The Friesen Lab Queens The Friesen Lab
Oceanodroma castro

Welcome to the homepage of the Friesen lab.

Research: My research group studies mechanisms of population differentiation and speciation in vertebrates, primarily seabirds. Many of our projects have direct or indirect applications to conservation. We are now employing genomics methods to address questions such as those outlined below: 

Mechanisms of population differentiation and speciation. Birds encounter few physical barriers to dispersal and so seem to defy the classical model of speciation. Can speciation happen despite gene flow? If so, how? Or can non-physical barriers to dispersal disrupt gene flow sufficiently to initiate speciation? My research program is challenging several traditional views of mechanisms of population differentiation and speciation, especially questioning the importance of allopatric speciation (‘speciation without gene flow’). Most excitingly, former Ph.D. student Andrea Smith, visiting Ph.D. student Elena Gomez-Diaz and collaborators found clear evidence for sympatric speciation by allochrony (separation of populations by breeding time) in storm-petrels. We (former M.Sc. student Petra Deane, Ph.D. student Tobias Langguth) are continuing to examine the genomic basis for parallel evolution of seasonal races of storm-petrels.

Conservation. Many of our studies have either direct implications for conservation. For example, our work on marbled murrelets, Kittlitz’s murrelets, Xantus’s murrelets and band-rumped storm-petrels has been used by the Committee on the Status of Endangered Wildlife in Canada (COSEWIC), the U.S. Fish and Wildlife Service and the European Taxonomic Commission in defining population units for conservation. Some of our studies address more general conservation problems; for example, Ph.D. student Anna Tigano is assessing the potential for adaptation to climate change in arctic seabirds.

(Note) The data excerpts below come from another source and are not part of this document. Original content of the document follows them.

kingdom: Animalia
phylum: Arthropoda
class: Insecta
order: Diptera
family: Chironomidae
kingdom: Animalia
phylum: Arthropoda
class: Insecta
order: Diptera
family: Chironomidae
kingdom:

Syntheses. Periodically I conduct meta-analyses to review the state of a particular field, identify emerging patterns, generate new hypotheses, and identify key problems for future research. Most recently, former post-doctoral fellows Theresa Burg and Karen McCoy and I conducted a meta-analysis of phylogeographic studies of seabirds, which pointed to several factors other than physical barriers to dispersal that may disrupt gene flow in seabirds.

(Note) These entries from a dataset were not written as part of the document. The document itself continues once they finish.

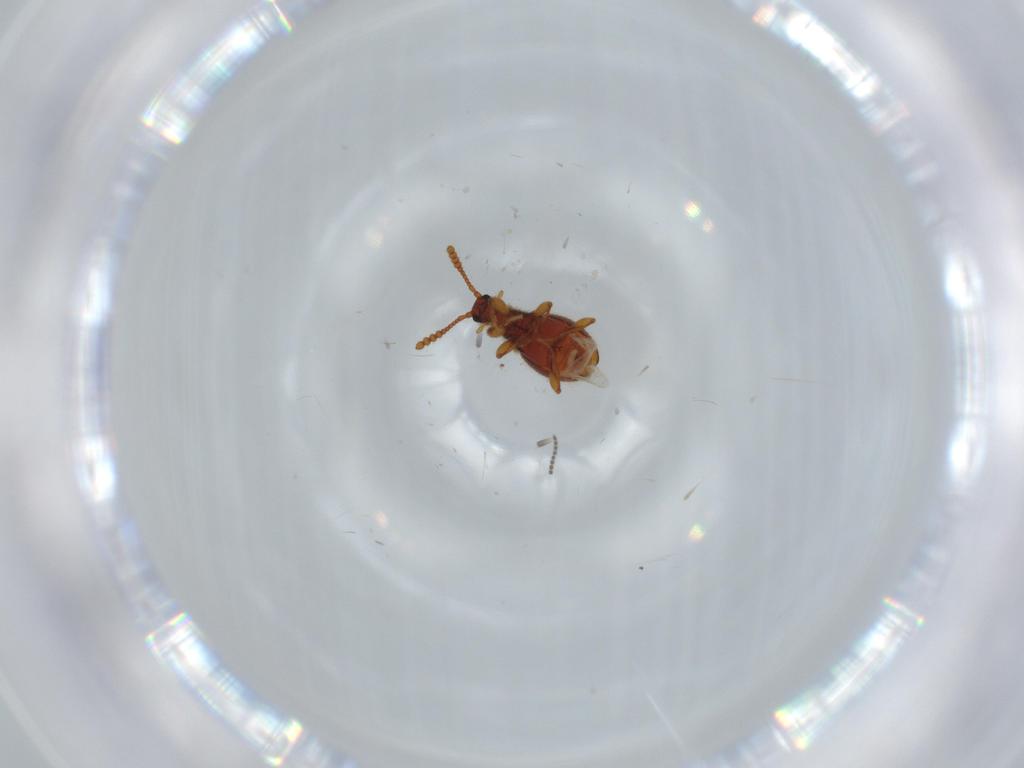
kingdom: Animalia
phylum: Arthropoda
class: Insecta
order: Coleoptera
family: Staphylinidae
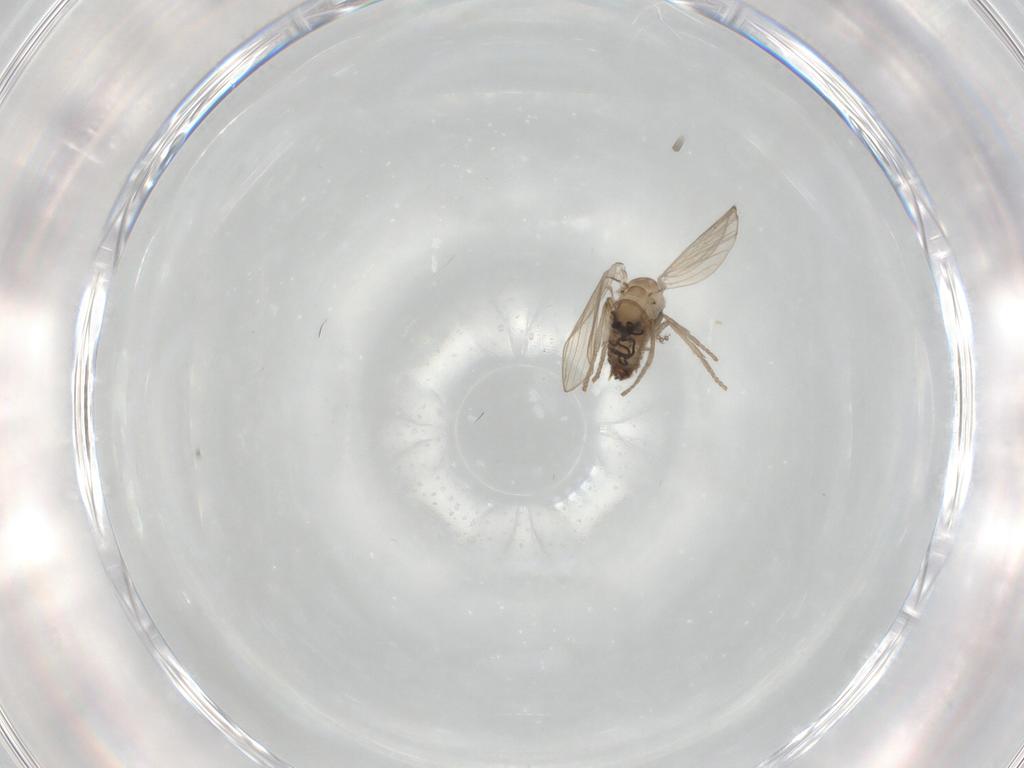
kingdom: Animalia
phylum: Arthropoda
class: Insecta
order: Diptera
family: Psychodidae
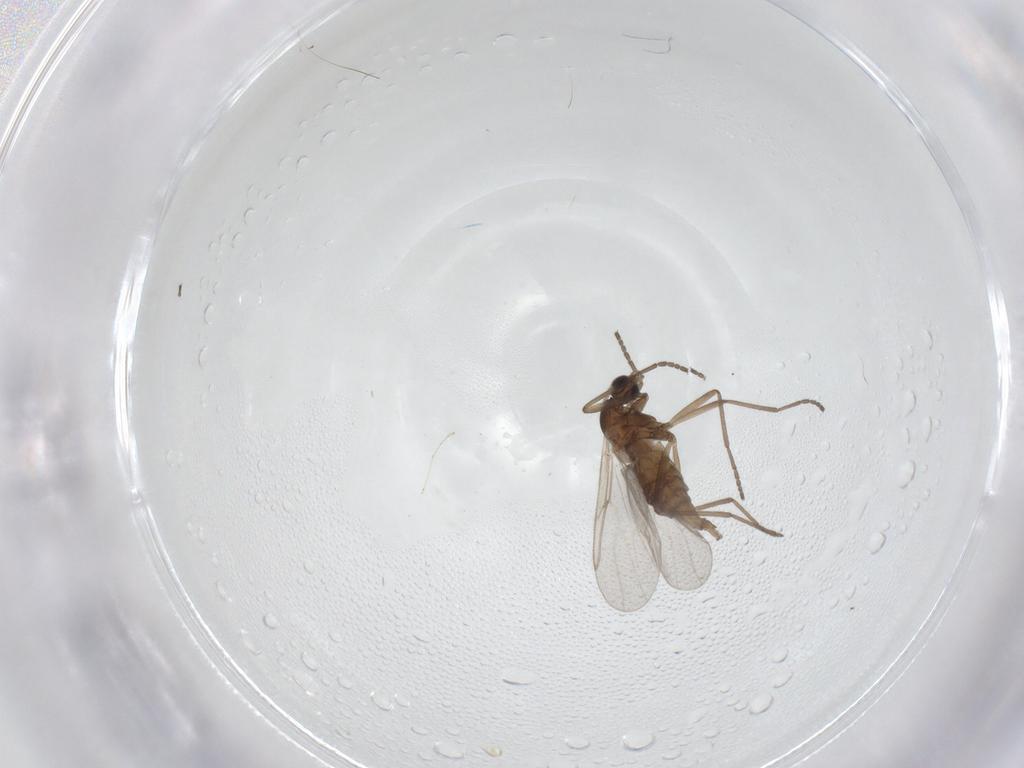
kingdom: Animalia
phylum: Arthropoda
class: Insecta
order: Diptera
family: Cecidomyiidae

Systematics. Sound phylogenies are the foundation for solid studies of ecology, behaviour, and evolution. We have conducted comprehensive phylogenetic analyses of the Alcidae, Sulidae and Oceanodrominae. Furthermore, several of our population genetic studies resulted in taxonomic revisions, especially the recognition of cryptic species.

Molecular evolution. Many of our studies provide interesting insights into molecular evolution. For example, former M.Sc. student Hollie Walsh produced one of the first successful studies of the avian major histocompatability complex (MHC), a notoriously difficult system to analyze. Her results revealed that auklets possess at least two functional copies of the Class II B locus that undergo concerted evolution, and that alleles are shared between species that have been isolated for approx. 5 my. Former Ph.D. students James Morris-Pocock and Scott Taylor also found clear evidence of concerted evolution of tandemly duplicated copies of the mitochondrial control region in sulids.